Alakén quería quitar dramatismo y desviar la conversación, pero Asio seguía sin hacer caso a sus comentarios.

—Si llega la ocasión, consagraré mi vida a la filosofía, a hacer mejores a los demás empezando por mí mismo.

—Tienes sangre helena, bello Asio, no puedes negarlo. Y ya que eres tan griego y ya has pronunciado tu lección, ¿por qué no dejar al alumno que exprese su agradecimiento al maestro como dicta la paideia?

Mientras decía esto, Alakén comenzó a besar la mano de su amigo, luego subió por el brazo y el cuello hasta mordisquearle el mentón y alcanzar sus labios. Asio dejó de mirar al horizonte y levantó la cabeza riendo.

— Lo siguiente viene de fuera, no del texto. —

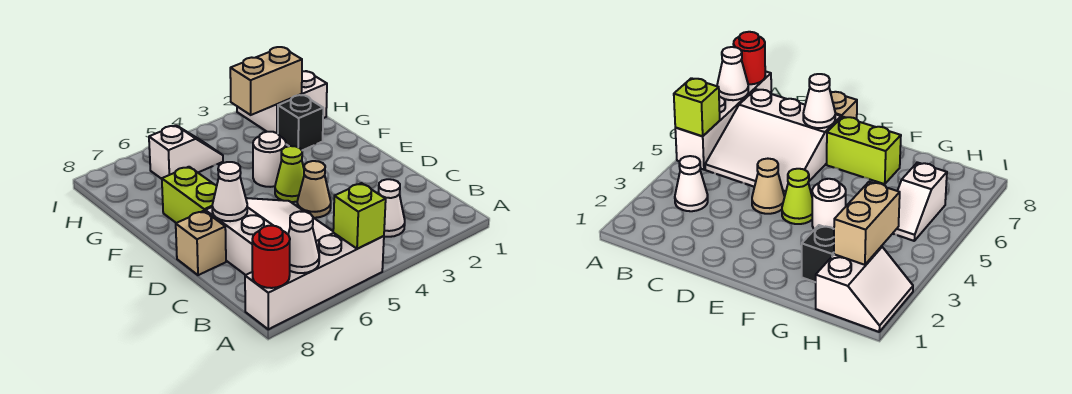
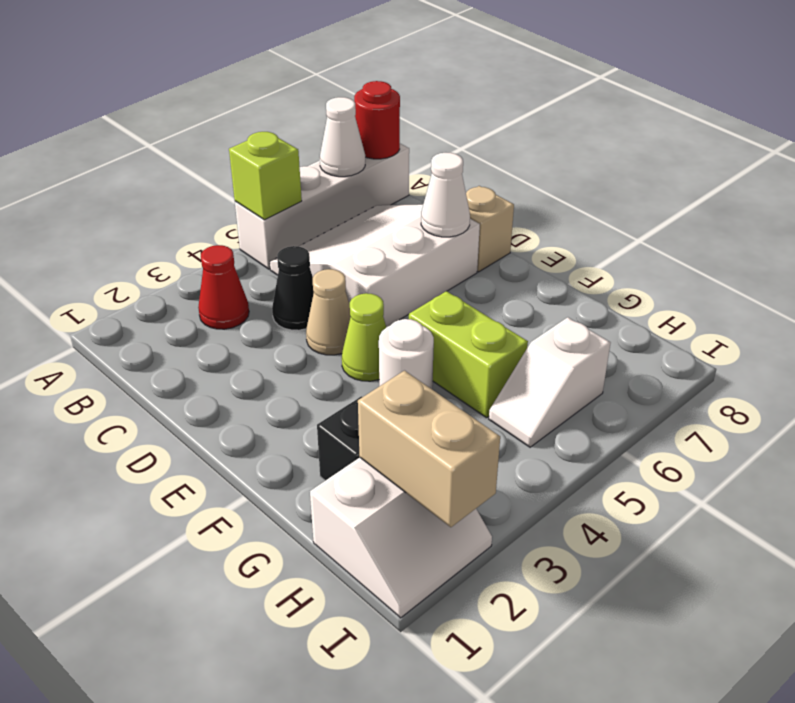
white cone B3 level 1 -> red cone B3 level 1
white slope B5:D7 level 1 top 7 -> white slope B5:D7 level 1 top D
none -> black cone C4 level 1
lime brick E7:F7 level 1 -> lime brick F5:G5 level 1
tan brick H2:H3 level 2 -> tan brick H2:I2 level 2

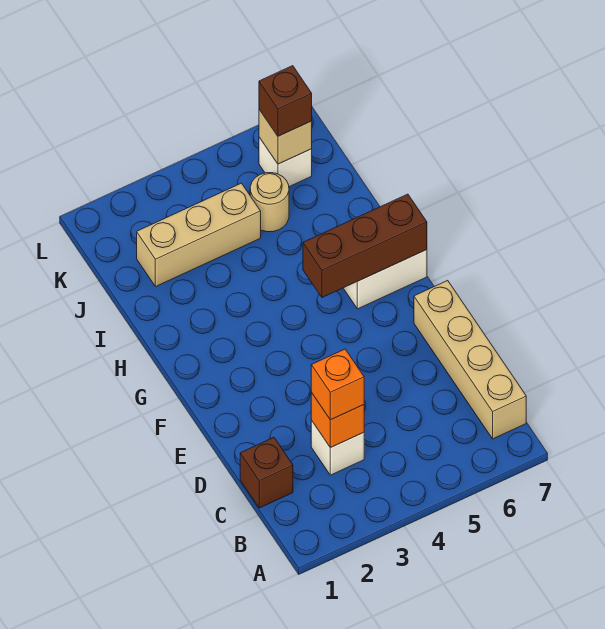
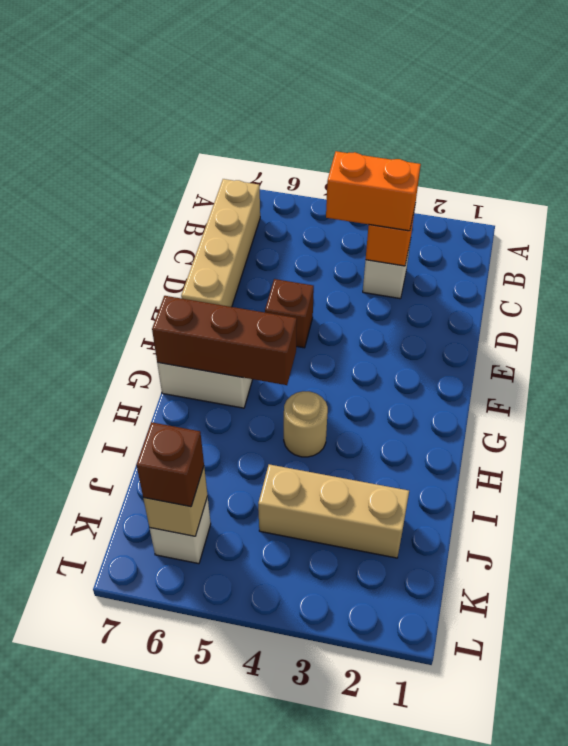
brown brick C1 level 1 -> brown brick E5 level 1
orange brick C3 level 3 -> orange brick C3:C4 level 3
tan round brick J5 level 1 -> tan round brick H4 level 1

—Alak, estate quieto, espera…

—Ya he esperado lo suficiente. Ahora voy a ser yo quien dicte la lección. Y te advierto que va a ser larga y hay que hacer muchos ejercicios. —La experta boca de Alakén recorría el lóbulo de su oreja con los dientes y la lengua mientras le decía estas cosas y deslizaba su mano entre las ropas acariciándole el vientre y el pecho—. ¿Quieres consagrarte a mí, soldurio? ¿Quieres ser mi fiel devoto?

Asio reclinó su cabeza y se dejó empujar hasta quedar tumbado con el rostro de Alak mirándolo fijamente y sus piernas sujetando su cuerpo. Tenía fiebre en la mirada, el calor había subido por fin a sus mejillas. Aunque flaco, estaba tan hermoso como un efebo griego tras los ejercicios en la palestra, tan feliz como un mortal cuando regresa a casa.

—Sí, amor mío. Hazme tu devoto.

La noche cayó lentamente sobre la caverna, pero la luna no tardó en iluminar con su reflejo los dos cuerpos desnudos que se acariciaban. La angustia se desvaneció y dio paso a la calma. La ansiedad de la espera en Alakén se convirtió en pasión. El dolor de Asio fue abriéndose hasta desaparecer, transformándose en una profunda sensación de alivio. La alegría del amor les inundó a ambos y entre las caricias y los besos, estallaban en carcajadas y hacían bromas a costa de sus miembros a punto de estallar.

Y así, entre apretones, caricias, risas y largos silencios, estuvieron amándose hasta el amanecer.